Comrades (Bill Douglas, 1986, UK) - Epic political cinema from Bill Douglas. A rare and sympathetic film about trade unionism.

Trance (Danny Boyle, 2013, UK) - A mildly interesting riff on the films of Nicolas Roeg with a stand out central performance by Rosario Dawson as an alluring femme fatale. Danny Boyle lite.

Alms for a Blind Horse (Gurvinder Singh, 2011, India) - One of the most audacious debuts in years and an extraordinary homage to Mani Kaul. This is one I will revisit for years to come. The film is a flawless exercise in shot framing.

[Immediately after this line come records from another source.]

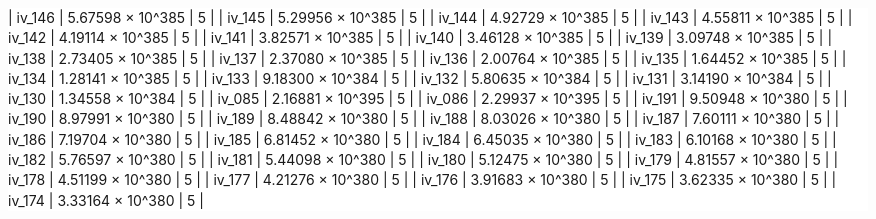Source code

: | iv_146 | 5.67598 × 10^385 | 5 |
| iv_145 | 5.29956 × 10^385 | 5 |
| iv_144 | 4.92729 × 10^385 | 5 |
| iv_143 | 4.55811 × 10^385 | 5 |
| iv_142 | 4.19114 × 10^385 | 5 |
| iv_141 | 3.82571 × 10^385 | 5 |
| iv_140 | 3.46128 × 10^385 | 5 |
| iv_139 | 3.09748 × 10^385 | 5 |
| iv_138 | 2.73405 × 10^385 | 5 |
| iv_137 | 2.37080 × 10^385 | 5 |
| iv_136 | 2.00764 × 10^385 | 5 |
| iv_135 | 1.64452 × 10^385 | 5 |
| iv_134 | 1.28141 × 10^385 | 5 |
| iv_133 | 9.18300 × 10^384 | 5 |
| iv_132 | 5.80635 × 10^384 | 5 |
| iv_131 | 3.14190 × 10^384 | 5 |
| iv_130 | 1.34558 × 10^384 | 5 |
| iv_085 | 2.16881 × 10^395 | 5 |
| iv_086 | 2.29937 × 10^395 | 5 |
| iv_191 | 9.50948 × 10^380 | 5 |
| iv_190 | 8.97991 × 10^380 | 5 |
| iv_189 | 8.48842 × 10^380 | 5 |
| iv_188 | 8.03026 × 10^380 | 5 |
| iv_187 | 7.60111 × 10^380 | 5 |
| iv_186 | 7.19704 × 10^380 | 5 |
| iv_185 | 6.81452 × 10^380 | 5 |
| iv_184 | 6.45035 × 10^380 | 5 |
| iv_183 | 6.10168 × 10^380 | 5 |
| iv_182 | 5.76597 × 10^380 | 5 |
| iv_181 | 5.44098 × 10^380 | 5 |
| iv_180 | 5.12475 × 10^380 | 5 |
| iv_179 | 4.81557 × 10^380 | 5 |
| iv_178 | 4.51199 × 10^380 | 5 |
| iv_177 | 4.21276 × 10^380 | 5 |
| iv_176 | 3.91683 × 10^380 | 5 |
| iv_175 | 3.62335 × 10^380 | 5 |
| iv_174 | 3.33164 × 10^380 | 5 |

Outland (Peter Hyams, 1981, US) - High Noon in outer-space. A linear, well executed science fiction film with Connery resurrecting the civilising spirit of a lawman up against a corrupt corporate attitude inherited from Alien.

Jubal (Delmer Daves, 1956, US) - Only just released as a new transfer by Criterion, this underrated gem from director Delmer Daves features one of Glenn Ford’s best performances. A freudian western with a nasty turn from Rod Steiger.

District 9 (Neill Blomkamp, 2009, US/South Africa) - Overlong but innovative science fiction cinema that plugs into the cerebral cortex of contemporary geo-political anxieties. Allegorical storytelling about race, displacement and segregation.

Current (K. Hariharan, 1992, India) - A NFDC financed parallel film that brilliantly documents the effects of state bureaucracy on an impoverished Indian family sustaining a livelihood as farmers. This is just one of many films which have been restored and released by the NFDC. Om Puri is excellent as ever.

White Material (Claire Denis, 2009, France/Cameroon) - Elliptical discombobulation at its best.

I’m All Right Jack (John Boutling, 1959, UK) - One of Peter Seller’s most enduring screen performances and classic satire on industrial relations and trade unionism.

The Gold Rush (Chaplin, 1925, US) - This was the polished version that Chaplin released in 1941 with an added voice over commentary. It's a timeless film in every way and one of Chaplin's finest. Favourite moment is when Chaplin ties himself to a dog in the dance hall and hilarity ensues.

Soul of Sand (Sidharth Srinivasan, 2010, India) - A low budget independent film from India that offers some startling camerawork dealing a narrative about class, gender and economic exploitation.

Strangers on a Train (Hitchcock, 1951, US) Revisiting this Hitchcock classic after so many years made me forget how very noir it all is. It's a film that should be grouped into films such as Shadow of a Doubt, Psycho and Notorious since the central male is both aberrant and charismatic.